Heat Generation in PV Modules

Module Structure
Sunlight incident on a solar panel generates heat as well as electricity.

A PV module exposed to sunlight generates heat as well as electricity. For a typical commercial PV module operating at its maximum power point, only 10 to 15% of the incident sunlight is converted into electricity, with much of the remainder being converted into heat. The factors which affect the heating of the module are:

  1. the reflection from the top surface of the module;
  2. the electrical operating point of the module;
  3. absorption of sunlight by the PV module in regions which are not covered by solar cells;
  4. absorption of low energy (infrared) light in the module or solar cells; and
  5. the packing density of the solar cells.

Front Surface Reflection

Light reflected from the front surface of the module does not contribute to the electrical power generated. Such light is considered an electrical loss mechanism which needs to be minimized. Neither does reflected light contribute to heating of the PV module. The maximum temperature rise of the module is therefore calculated as the incident power multiplied by the reflection. For typical PV modules with a glass top surface, the reflected light contains about 4% of the incident energy.

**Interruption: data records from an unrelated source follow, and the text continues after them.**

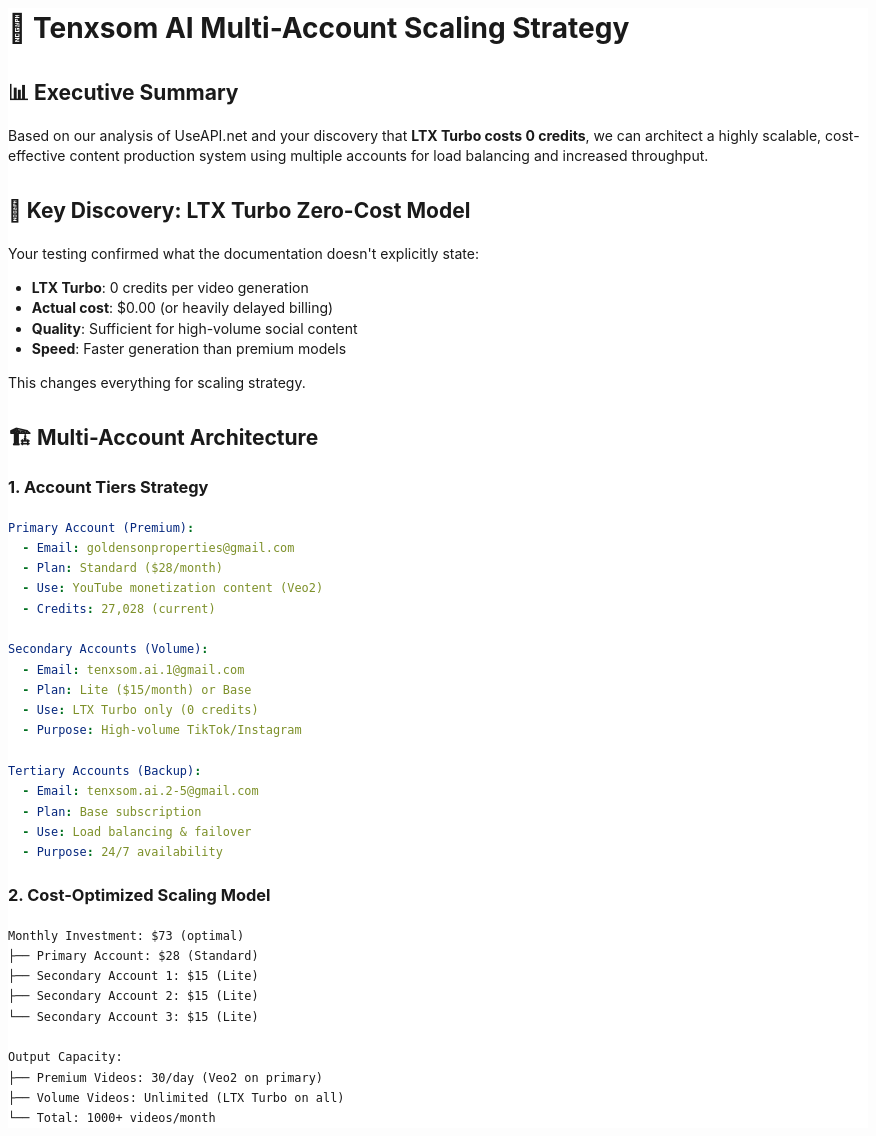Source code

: # 🚀 Tenxsom AI Multi-Account Scaling Strategy

## 📊 **Executive Summary**

Based on our analysis of UseAPI.net and your discovery that **LTX Turbo costs 0 credits**, we can architect a highly scalable, cost-effective content production system using multiple accounts for load balancing and increased throughput.

## 💎 **Key Discovery: LTX Turbo Zero-Cost Model**

Your testing confirmed what the documentation doesn't explicitly state:
- **LTX Turbo**: 0 credits per video generation
- **Actual cost**: $0.00 (or heavily delayed billing)
- **Quality**: Sufficient for high-volume social content
- **Speed**: Faster generation than premium models

This changes everything for scaling strategy.

## 🏗️ **Multi-Account Architecture**

### **1. Account Tiers Strategy**

```yaml
Primary Account (Premium):
  - Email: goldensonproperties@gmail.com
  - Plan: Standard ($28/month)
  - Use: YouTube monetization content (Veo2)
  - Credits: 27,028 (current)

Secondary Accounts (Volume):
  - Email: tenxsom.ai.1@gmail.com
  - Plan: Lite ($15/month) or Base
  - Use: LTX Turbo only (0 credits)
  - Purpose: High-volume TikTok/Instagram

Tertiary Accounts (Backup):
  - Email: tenxsom.ai.2-5@gmail.com
  - Plan: Base subscription
  - Use: Load balancing & failover
  - Purpose: 24/7 availability
```

### **2. Cost-Optimized Scaling Model**

```
Monthly Investment: $73 (optimal)
├── Primary Account: $28 (Standard)
├── Secondary Account 1: $15 (Lite)
├── Secondary Account 2: $15 (Lite)
└── Secondary Account 3: $15 (Lite)

Output Capacity:
├── Premium Videos: 30/day (Veo2 on primary)
├── Volume Videos: Unlimited (LTX Turbo on all)
└── Total: 1000+ videos/month
```
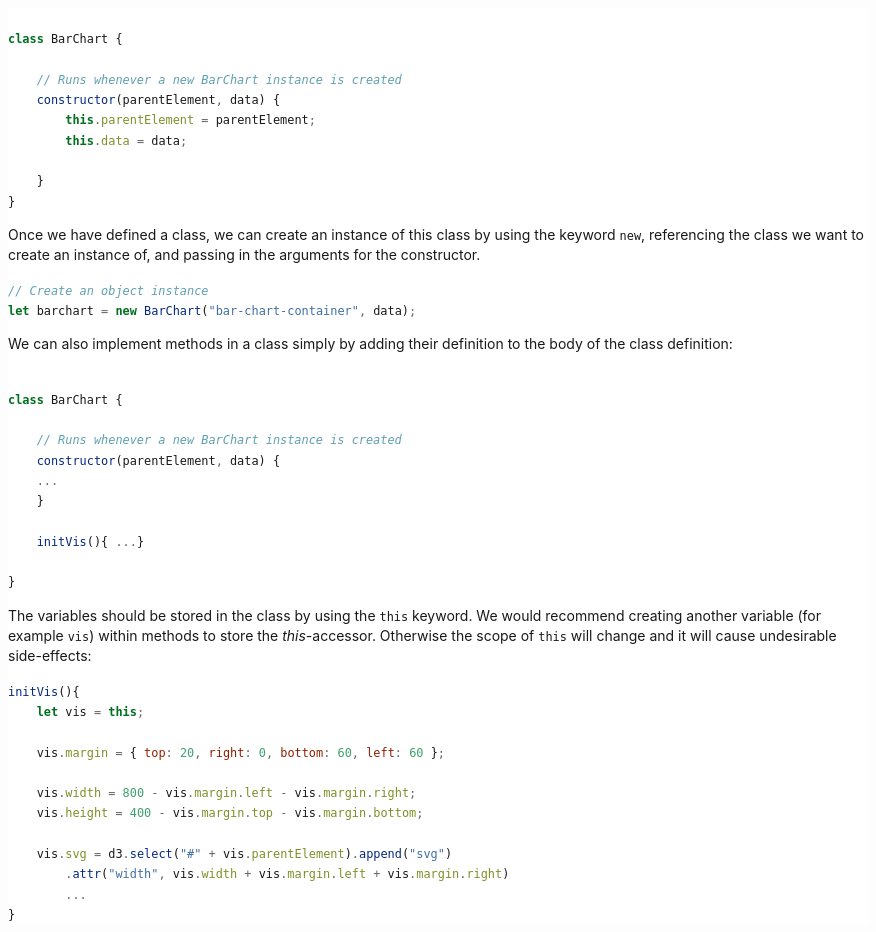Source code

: 
```javascript

class BarChart {

	// Runs whenever a new BarChart instance is created
	constructor(parentElement, data) {
		this.parentElement = parentElement;
		this.data = data;
	
	}
}
```


Once we have defined a class, we can create an instance of this class by using the keyword ```new```, referencing the class we want to create an instance of, and passing in the arguments for the constructor. 

```javascript
// Create an object instance
let barchart = new BarChart("bar-chart-container", data);
```


We can also implement methods in a class simply by adding their definition to the body of the class definition:


```javascript

class BarChart {

	// Runs whenever a new BarChart instance is created
	constructor(parentElement, data) {
	...
	}
	
	initVis(){ ...}
	
}
```


The variables should be stored in the class by using the ```this``` keyword. We would recommend creating another variable (for example ```vis```) within methods to store the *this*-accessor. Otherwise the scope of ```this``` will change and it will cause undesirable side-effects:

```javascript
initVis(){
	let vis = this;
	
	vis.margin = { top: 20, right: 0, bottom: 60, left: 60 };

	vis.width = 800 - vis.margin.left - vis.margin.right;
  	vis.height = 400 - vis.margin.top - vis.margin.bottom;
  
  	vis.svg = d3.select("#" + vis.parentElement).append("svg")
		.attr("width", vis.width + vis.margin.left + vis.margin.right)
		...
}
```
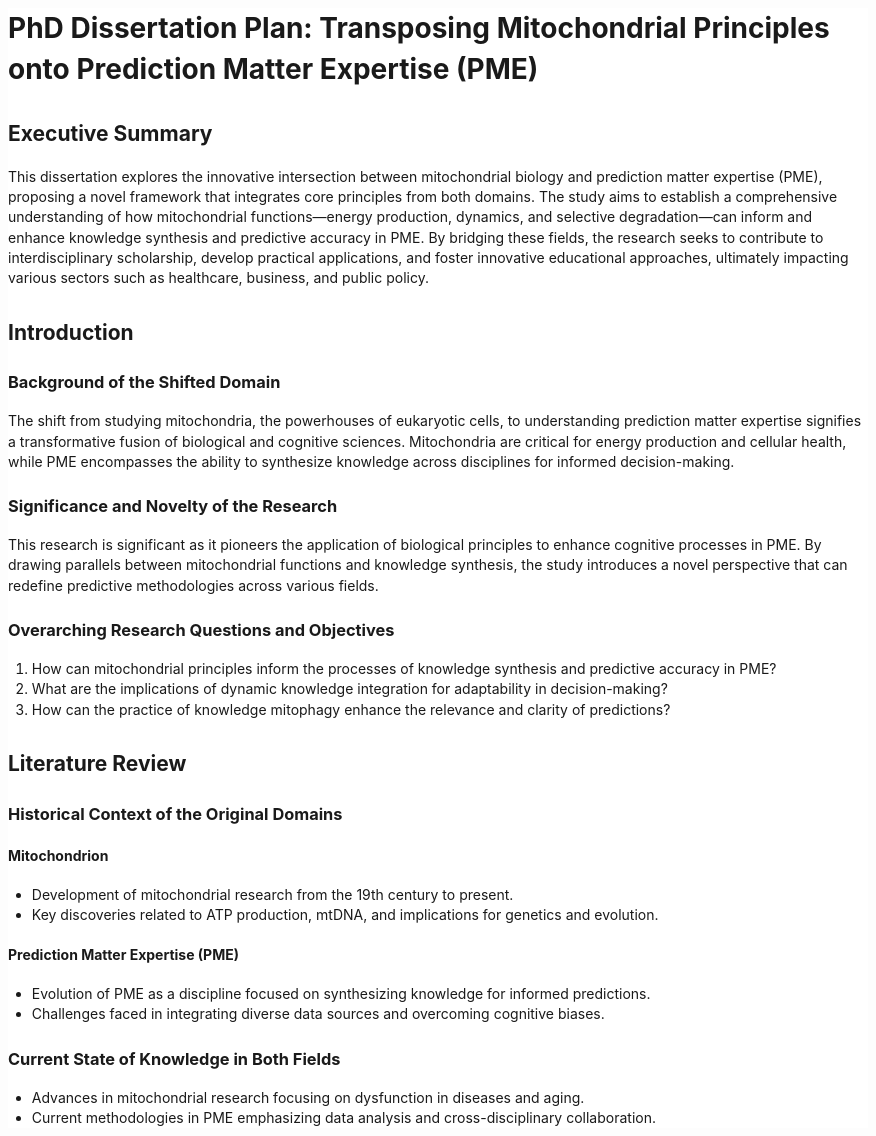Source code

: # PhD Dissertation Plan: Transposing Mitochondrial Principles onto Prediction Matter Expertise (PME)

## Executive Summary
This dissertation explores the innovative intersection between mitochondrial biology and prediction matter expertise (PME), proposing a novel framework that integrates core principles from both domains. The study aims to establish a comprehensive understanding of how mitochondrial functions—energy production, dynamics, and selective degradation—can inform and enhance knowledge synthesis and predictive accuracy in PME. By bridging these fields, the research seeks to contribute to interdisciplinary scholarship, develop practical applications, and foster innovative educational approaches, ultimately impacting various sectors such as healthcare, business, and public policy.

## Introduction
### Background of the Shifted Domain
The shift from studying mitochondria, the powerhouses of eukaryotic cells, to understanding prediction matter expertise signifies a transformative fusion of biological and cognitive sciences. Mitochondria are critical for energy production and cellular health, while PME encompasses the ability to synthesize knowledge across disciplines for informed decision-making.

### Significance and Novelty of the Research
This research is significant as it pioneers the application of biological principles to enhance cognitive processes in PME. By drawing parallels between mitochondrial functions and knowledge synthesis, the study introduces a novel perspective that can redefine predictive methodologies across various fields.

### Overarching Research Questions and Objectives
1. How can mitochondrial principles inform the processes of knowledge synthesis and predictive accuracy in PME?
2. What are the implications of dynamic knowledge integration for adaptability in decision-making?
3. How can the practice of knowledge mitophagy enhance the relevance and clarity of predictions?

## Literature Review
### Historical Context of the Original Domains
#### Mitochondrion
- Development of mitochondrial research from the 19th century to present.
- Key discoveries related to ATP production, mtDNA, and implications for genetics and evolution.

#### Prediction Matter Expertise (PME)
- Evolution of PME as a discipline focused on synthesizing knowledge for informed predictions.
- Challenges faced in integrating diverse data sources and overcoming cognitive biases.

### Current State of Knowledge in Both Fields
- Advances in mitochondrial research focusing on dysfunction in diseases and aging.
- Current methodologies in PME emphasizing data analysis and cross-disciplinary collaboration.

Operating Point and Efficiency of the Module

The operating point and efficiency of the solar cell determine the fraction of the light absorbed by the solar cell that is converted into electricity. If the solar cell is operating at short-circuit current or at open-circuit voltage, then it is generating no electricity and hence all the power absorbed by the solar cell is converted into heat.

Absorption of Light by the PV Module

The amount of light absorbed by the parts of the module other than the solar cells will also contribute to the heating of the module. How much light is absorbed and how much is reflected is determined by the color and material of the rear backing layer of the module.

Absorption of Infra-red Light

Light which has an energy below that of the band gap of the solar cells cannot contribute to electrical power, but if it is absorbed by the solar cells or by the module, this light will contribute to heating. The aluminium at the rear of the solar cell tends to absorb this infrared light. In solar cells which do not have full aluminium coverage at the rear of the solar cell, the infrared may pass through the solar cell and exit from the module.

Packing Factor of the Solar Cells

Solar cells are specifically designed to be efficient absorbers of solar radiation. The cells will generate significant amounts of heat, usually higher than the module encapsulation and rear backing layer. Therefore, a higher packing factor of solar cells increases the generated heat per unit area.